Exercise description: Arrange the entries from the line with "collection date: 1911-03-23" to the line with "genus: Zygophlebia", both included, as a Markdown table with the columns "Row" and "Line". Leave out any blank lines.

Saved data entries
:::::

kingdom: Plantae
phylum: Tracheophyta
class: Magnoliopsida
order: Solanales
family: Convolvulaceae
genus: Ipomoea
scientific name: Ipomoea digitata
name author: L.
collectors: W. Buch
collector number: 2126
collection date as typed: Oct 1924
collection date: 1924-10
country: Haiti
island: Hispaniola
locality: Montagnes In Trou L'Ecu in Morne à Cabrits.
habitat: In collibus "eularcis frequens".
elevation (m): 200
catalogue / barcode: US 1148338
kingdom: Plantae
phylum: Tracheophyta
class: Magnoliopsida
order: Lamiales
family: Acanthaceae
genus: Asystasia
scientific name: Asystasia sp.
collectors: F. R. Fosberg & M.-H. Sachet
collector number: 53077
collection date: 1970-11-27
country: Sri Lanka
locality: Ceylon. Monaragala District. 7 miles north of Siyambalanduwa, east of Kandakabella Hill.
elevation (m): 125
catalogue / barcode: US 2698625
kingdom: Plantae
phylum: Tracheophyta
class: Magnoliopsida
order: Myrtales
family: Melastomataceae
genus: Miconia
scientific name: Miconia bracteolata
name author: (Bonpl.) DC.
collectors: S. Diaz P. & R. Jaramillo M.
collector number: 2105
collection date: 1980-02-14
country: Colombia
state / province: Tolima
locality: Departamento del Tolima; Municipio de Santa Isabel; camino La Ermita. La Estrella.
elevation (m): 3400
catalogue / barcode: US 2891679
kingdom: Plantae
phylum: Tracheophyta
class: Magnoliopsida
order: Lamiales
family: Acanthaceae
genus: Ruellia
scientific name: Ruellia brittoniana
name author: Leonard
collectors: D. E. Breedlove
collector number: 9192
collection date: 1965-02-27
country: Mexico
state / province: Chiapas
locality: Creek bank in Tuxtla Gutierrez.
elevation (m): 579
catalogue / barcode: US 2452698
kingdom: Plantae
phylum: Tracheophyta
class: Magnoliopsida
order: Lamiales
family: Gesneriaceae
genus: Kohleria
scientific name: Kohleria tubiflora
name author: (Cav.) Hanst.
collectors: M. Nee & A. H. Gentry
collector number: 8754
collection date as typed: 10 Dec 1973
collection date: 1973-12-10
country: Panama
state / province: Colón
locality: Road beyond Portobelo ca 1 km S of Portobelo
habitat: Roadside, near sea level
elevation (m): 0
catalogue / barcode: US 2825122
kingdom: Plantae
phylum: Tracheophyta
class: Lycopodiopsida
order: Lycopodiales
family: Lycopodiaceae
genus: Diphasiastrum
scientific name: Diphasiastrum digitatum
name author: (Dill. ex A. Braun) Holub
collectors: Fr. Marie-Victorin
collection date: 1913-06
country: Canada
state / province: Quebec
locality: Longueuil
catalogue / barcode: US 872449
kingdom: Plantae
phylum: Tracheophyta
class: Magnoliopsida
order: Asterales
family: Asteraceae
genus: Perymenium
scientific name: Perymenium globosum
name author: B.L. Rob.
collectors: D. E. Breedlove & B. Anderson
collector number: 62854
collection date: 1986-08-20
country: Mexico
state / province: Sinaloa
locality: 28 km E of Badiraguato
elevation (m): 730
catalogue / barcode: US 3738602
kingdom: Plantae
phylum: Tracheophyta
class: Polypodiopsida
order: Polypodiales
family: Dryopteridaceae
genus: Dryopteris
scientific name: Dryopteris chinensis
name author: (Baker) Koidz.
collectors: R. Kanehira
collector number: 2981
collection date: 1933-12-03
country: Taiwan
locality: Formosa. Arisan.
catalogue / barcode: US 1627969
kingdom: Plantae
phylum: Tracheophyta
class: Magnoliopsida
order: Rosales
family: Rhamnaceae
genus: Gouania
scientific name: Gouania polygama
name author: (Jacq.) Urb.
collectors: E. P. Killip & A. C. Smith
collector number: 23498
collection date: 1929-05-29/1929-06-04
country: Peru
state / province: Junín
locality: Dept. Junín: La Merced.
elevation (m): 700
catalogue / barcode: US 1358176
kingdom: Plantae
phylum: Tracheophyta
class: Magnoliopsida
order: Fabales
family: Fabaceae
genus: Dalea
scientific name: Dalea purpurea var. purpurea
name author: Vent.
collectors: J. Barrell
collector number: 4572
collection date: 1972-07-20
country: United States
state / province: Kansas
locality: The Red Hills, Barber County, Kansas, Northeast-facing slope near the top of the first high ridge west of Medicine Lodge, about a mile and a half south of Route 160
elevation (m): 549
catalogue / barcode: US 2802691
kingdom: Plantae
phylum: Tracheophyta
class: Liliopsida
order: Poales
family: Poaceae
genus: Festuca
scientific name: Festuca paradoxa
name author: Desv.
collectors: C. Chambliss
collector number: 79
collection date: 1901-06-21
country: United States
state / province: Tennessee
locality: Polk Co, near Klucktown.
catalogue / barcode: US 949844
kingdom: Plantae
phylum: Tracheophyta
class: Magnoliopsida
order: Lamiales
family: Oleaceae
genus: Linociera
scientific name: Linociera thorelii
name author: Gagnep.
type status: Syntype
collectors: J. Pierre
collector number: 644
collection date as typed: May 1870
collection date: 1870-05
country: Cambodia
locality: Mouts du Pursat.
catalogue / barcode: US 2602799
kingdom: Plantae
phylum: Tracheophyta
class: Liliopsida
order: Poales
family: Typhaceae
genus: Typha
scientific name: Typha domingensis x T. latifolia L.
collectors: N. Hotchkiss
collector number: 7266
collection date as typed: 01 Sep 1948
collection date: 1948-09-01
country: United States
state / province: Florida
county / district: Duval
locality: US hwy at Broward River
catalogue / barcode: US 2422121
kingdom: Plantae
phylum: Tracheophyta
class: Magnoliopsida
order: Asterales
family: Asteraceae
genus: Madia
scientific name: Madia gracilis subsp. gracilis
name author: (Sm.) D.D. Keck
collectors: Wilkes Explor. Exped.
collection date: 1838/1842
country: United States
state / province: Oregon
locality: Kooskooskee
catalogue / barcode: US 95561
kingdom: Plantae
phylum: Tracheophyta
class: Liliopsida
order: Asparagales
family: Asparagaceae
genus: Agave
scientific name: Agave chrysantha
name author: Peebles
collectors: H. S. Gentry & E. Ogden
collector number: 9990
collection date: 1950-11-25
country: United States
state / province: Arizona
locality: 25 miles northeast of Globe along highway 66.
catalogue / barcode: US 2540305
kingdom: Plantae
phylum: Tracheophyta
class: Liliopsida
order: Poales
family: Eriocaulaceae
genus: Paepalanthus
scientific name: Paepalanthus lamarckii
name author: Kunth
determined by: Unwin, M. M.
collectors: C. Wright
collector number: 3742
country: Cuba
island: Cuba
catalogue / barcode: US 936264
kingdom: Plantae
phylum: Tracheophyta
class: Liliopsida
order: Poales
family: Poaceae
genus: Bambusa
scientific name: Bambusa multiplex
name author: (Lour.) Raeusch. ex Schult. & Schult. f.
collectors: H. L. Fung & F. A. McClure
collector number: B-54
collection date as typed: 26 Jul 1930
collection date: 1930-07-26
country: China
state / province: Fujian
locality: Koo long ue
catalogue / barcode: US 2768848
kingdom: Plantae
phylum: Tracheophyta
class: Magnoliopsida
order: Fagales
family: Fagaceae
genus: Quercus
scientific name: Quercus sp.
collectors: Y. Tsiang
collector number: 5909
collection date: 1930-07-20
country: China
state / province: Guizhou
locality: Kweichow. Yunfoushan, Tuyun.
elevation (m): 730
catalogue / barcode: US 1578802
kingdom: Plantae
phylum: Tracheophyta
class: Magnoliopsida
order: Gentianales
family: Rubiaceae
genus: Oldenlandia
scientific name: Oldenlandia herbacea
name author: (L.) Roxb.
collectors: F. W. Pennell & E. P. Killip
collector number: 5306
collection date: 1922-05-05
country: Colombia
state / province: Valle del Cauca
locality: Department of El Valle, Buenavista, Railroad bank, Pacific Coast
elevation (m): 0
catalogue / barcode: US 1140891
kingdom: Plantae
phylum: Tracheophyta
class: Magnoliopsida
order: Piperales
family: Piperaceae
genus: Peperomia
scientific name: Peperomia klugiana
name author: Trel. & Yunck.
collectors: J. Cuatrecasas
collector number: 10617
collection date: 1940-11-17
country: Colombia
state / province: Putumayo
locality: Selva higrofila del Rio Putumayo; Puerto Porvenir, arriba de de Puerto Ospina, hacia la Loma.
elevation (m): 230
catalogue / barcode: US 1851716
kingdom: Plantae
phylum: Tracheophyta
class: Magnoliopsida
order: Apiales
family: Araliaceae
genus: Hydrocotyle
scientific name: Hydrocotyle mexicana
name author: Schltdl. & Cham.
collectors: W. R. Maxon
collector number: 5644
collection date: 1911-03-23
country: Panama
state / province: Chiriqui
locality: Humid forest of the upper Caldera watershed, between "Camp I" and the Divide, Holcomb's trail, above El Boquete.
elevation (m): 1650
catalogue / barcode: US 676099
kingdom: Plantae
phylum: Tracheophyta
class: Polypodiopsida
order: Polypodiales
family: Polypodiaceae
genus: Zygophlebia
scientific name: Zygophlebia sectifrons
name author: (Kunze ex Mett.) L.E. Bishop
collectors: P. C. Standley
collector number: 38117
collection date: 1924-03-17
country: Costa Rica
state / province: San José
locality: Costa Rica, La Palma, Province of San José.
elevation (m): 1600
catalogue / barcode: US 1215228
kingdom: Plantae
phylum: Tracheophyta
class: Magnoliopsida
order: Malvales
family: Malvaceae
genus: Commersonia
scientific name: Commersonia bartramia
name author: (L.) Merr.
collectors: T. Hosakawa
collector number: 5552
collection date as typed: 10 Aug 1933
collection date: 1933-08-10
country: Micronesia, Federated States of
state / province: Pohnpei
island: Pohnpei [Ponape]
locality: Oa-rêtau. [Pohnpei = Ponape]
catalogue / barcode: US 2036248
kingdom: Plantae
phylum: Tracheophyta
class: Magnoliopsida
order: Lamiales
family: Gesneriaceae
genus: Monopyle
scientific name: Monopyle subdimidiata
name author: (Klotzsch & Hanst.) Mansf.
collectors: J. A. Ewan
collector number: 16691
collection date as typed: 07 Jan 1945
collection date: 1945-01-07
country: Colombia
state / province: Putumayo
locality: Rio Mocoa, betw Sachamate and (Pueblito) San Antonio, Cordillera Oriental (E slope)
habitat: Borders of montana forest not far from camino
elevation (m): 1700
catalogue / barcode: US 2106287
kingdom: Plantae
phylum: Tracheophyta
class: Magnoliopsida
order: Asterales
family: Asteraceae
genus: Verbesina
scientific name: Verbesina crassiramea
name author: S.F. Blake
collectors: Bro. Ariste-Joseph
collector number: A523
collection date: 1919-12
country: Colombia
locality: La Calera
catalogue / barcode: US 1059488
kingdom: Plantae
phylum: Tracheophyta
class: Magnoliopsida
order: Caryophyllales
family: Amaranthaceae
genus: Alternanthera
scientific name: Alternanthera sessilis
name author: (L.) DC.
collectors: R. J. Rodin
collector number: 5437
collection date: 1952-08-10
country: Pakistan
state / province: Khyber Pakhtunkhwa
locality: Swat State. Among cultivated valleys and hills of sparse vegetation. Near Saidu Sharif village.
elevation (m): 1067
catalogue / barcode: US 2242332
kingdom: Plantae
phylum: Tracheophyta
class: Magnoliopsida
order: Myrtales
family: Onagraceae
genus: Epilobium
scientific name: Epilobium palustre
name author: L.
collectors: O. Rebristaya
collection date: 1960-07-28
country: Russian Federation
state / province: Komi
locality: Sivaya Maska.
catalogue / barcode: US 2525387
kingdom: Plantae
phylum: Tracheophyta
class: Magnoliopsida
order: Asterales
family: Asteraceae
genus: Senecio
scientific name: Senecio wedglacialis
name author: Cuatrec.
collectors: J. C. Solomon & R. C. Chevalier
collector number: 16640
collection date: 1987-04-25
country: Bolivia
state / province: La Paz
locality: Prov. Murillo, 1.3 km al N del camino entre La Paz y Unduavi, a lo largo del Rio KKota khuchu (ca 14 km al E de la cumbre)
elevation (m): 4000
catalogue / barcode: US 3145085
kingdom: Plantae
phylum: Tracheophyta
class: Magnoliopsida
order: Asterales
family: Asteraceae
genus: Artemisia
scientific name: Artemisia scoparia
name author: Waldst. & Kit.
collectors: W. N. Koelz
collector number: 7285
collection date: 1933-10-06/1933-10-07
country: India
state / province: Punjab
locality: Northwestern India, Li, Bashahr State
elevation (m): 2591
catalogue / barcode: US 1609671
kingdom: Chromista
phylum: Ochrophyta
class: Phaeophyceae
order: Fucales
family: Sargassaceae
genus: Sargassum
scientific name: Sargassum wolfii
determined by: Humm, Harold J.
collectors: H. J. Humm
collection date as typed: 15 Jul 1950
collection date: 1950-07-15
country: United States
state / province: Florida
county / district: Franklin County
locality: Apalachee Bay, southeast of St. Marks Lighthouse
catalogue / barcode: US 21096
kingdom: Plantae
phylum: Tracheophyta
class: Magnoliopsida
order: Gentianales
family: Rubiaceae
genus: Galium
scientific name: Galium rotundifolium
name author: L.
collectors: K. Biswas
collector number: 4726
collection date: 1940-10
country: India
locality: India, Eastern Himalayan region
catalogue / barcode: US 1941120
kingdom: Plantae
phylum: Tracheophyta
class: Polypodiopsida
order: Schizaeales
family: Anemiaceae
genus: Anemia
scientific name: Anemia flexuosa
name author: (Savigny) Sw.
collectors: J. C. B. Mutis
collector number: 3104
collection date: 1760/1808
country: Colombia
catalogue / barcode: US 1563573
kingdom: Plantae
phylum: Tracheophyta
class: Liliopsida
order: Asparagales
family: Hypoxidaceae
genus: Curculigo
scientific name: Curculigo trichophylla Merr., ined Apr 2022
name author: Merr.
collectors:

:::::

Worked answer:
| Row | Line |
|---|---|
| 1 | collection date: 1911-03-23 |
| 2 | country: Panama |
| 3 | state / province: Chiriqui |
| 4 | locality: Humid forest of the upper Caldera watershed, between "Camp I" and the Divide, Holcomb's trail, above El Boquete. |
| 5 | elevation (m): 1650 |
| 6 | catalogue / barcode: US 676099 |
| 7 | kingdom: Plantae |
| 8 | phylum: Tracheophyta |
| 9 | class: Polypodiopsida |
| 10 | order: Polypodiales |
| 11 | family: Polypodiaceae |
| 12 | genus: Zygophlebia |